-------- TEXTE À ÉTUDIER --------

Le schéma idéal pour des médias citoyens du 21ème siècle se situe certainement dans ces contours d’une rencontre entre médias traditionnels et monde du numérique et d’une complémentarité à travailler au service des territoires. La mise en cohérence de l’ensemble des capacités de production et de diffusion des médias citoyens pourrait offrir à chaque commune, à chaque pays 11 un véritable dispositif dynamique d’intelligence collective reliant tous les acteurs locaux. Schéma mettant en œuvre la production et la diffusion d’informations, l’archivage et la mise à disposition des contenus, et à travers ces outils, une véritable dynamique de valorisation territoriale où la mémoire, les paroles, les récits des citoyens participeraient à la construction symbolique de leurs territoires.
Mais il faut pour cela une véritable volonté politique, à l’image de celle qui présida en 1981 à la libération de la bande FM puis au soutien des radios associatives par l’État. Seul un système économique mixte associant fonds publics et fonds privés comme celui des radios peut assurer au secteur à la fois sa pérennité et son indépendance. Dans ce système, l’apport privé peut d’ailleurs prendre diverses formes, allant de l’achat d’espaces publicitaires à la simple participation bénévole.
Diverses pistes de soutien public peuvent être envisagées. Faut-il demander l’instauration d’un fonds de soutien aux médias citoyens identique à celui des radios comme le fait la fédération des Vidéos des Pays et des Quartiers pour le secteur de l’audiovisuel ? Faut-il demander à l’État la prise en compte des dynamiques territoriales et lui demander le financement des infrastructures collectives nécessaires à l’information et la communication sociale ? Faut-il, comme les web-médias commerciaux, demander une taxe « Google » ?

-------- DONNÉES ENREGISTRÉES --------

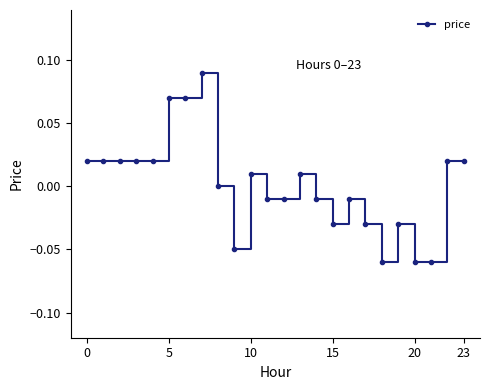

True or false: the data has more than 0 interior local peaks.

True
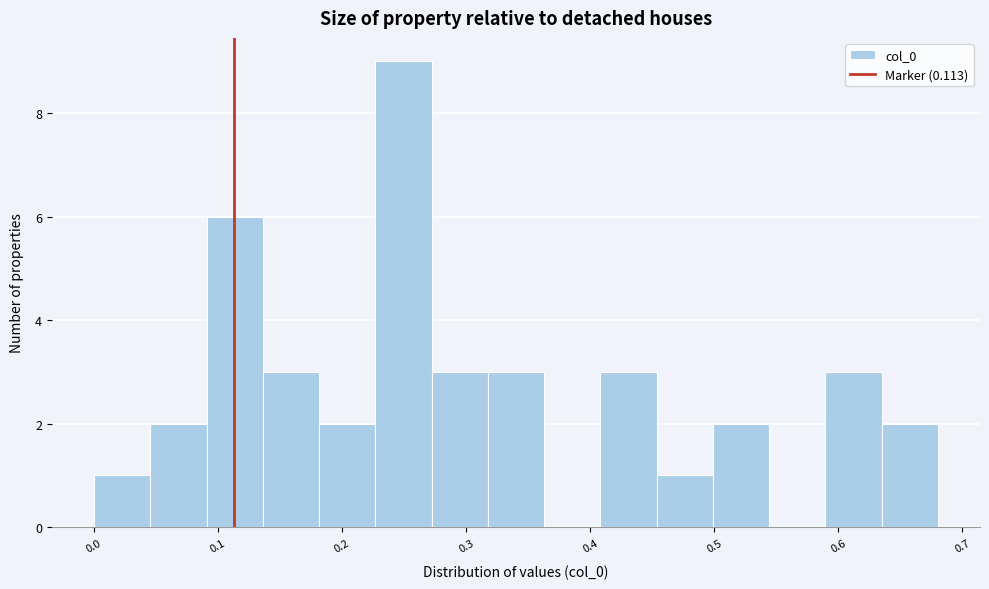

Which range on the x-axis has the tallest bar?

0.23 to 0.27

--------

*CONSIGNES*
1. Citez à l'identique le passage du texte sur les médias citoyens qui commence par les mots contenant « Mais il faut » et s'achève sur « simple participation bénévole. ».
2. Selon le texte sur les médias citoyens, en quelle année la bande FM a-t-elle été libérée ?
3. D'après le texte sur les médias citoyens, quels apports des citoyens participeraient à la construction symbolique de leurs territoires ? Donnez-les tous.

*CORRIGÉS*
1.
Mais il faut pour cela une véritable volonté politique, à l’image de celle qui présida en 1981 à la libération de la bande FM puis au soutien des radios associatives par l’État. Seul un système économique mixte associant fonds publics et fonds privés comme celui des radios peut assurer au secteur à la fois sa pérennité et son indépendance. Dans ce système, l’apport privé peut d’ailleurs prendre diverses formes, allant de l’achat d’espaces publicitaires à la simple participation bénévole.

2. En 1981.

3. La mémoire, les paroles et les récits des citoyens.